╭──

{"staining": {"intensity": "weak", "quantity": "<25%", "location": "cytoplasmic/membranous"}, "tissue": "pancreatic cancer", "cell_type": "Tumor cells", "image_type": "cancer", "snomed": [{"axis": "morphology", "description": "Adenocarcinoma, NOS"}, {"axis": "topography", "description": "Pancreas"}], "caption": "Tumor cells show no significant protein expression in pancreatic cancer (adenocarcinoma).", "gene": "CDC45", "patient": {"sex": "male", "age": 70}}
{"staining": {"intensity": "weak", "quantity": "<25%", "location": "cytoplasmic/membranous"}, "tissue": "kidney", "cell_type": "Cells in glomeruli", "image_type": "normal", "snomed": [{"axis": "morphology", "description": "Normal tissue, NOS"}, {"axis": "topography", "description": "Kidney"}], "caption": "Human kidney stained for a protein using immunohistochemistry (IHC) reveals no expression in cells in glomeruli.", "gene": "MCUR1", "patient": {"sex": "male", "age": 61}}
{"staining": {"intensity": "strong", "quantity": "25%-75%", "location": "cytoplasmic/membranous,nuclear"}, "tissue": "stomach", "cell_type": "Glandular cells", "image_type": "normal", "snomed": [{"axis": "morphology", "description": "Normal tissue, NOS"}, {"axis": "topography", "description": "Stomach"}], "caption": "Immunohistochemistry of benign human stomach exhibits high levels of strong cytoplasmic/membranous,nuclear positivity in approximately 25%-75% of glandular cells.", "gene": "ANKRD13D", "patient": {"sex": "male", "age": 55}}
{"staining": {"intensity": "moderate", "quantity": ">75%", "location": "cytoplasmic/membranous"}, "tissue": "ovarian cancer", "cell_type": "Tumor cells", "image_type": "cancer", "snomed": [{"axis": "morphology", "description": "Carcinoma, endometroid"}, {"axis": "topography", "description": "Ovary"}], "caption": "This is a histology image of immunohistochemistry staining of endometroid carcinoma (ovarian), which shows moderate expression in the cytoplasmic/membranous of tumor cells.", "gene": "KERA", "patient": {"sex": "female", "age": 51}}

╰──

_What this task involves_.
Copy out each line of the data in which the word "protein" appears.

_Problem solution_.
{"staining": {"intensity": "weak", "quantity": "<25%", "location": "cytoplasmic/membranous"}, "tissue": "pancreatic cancer", "cell_type": "Tumor cells", "image_type": "cancer", "snomed": [{"axis": "morphology", "description": "Adenocarcinoma, NOS"}, {"axis": "topography", "description": "Pancreas"}], "caption": "Tumor cells show no significant protein expression in pancreatic cancer (adenocarcinoma).", "gene": "CDC45", "patient": {"sex": "male", "age": 70}}
{"staining": {"intensity": "weak", "quantity": "<25%", "location": "cytoplasmic/membranous"}, "tissue": "kidney", "cell_type": "Cells in glomeruli", "image_type": "normal", "snomed": [{"axis": "morphology", "description": "Normal tissue, NOS"}, {"axis": "topography", "description": "Kidney"}], "caption": "Human kidney stained for a protein using immunohistochemistry (IHC) reveals no expression in cells in glomeruli.", "gene": "MCUR1", "patient": {"sex": "male", "age": 61}}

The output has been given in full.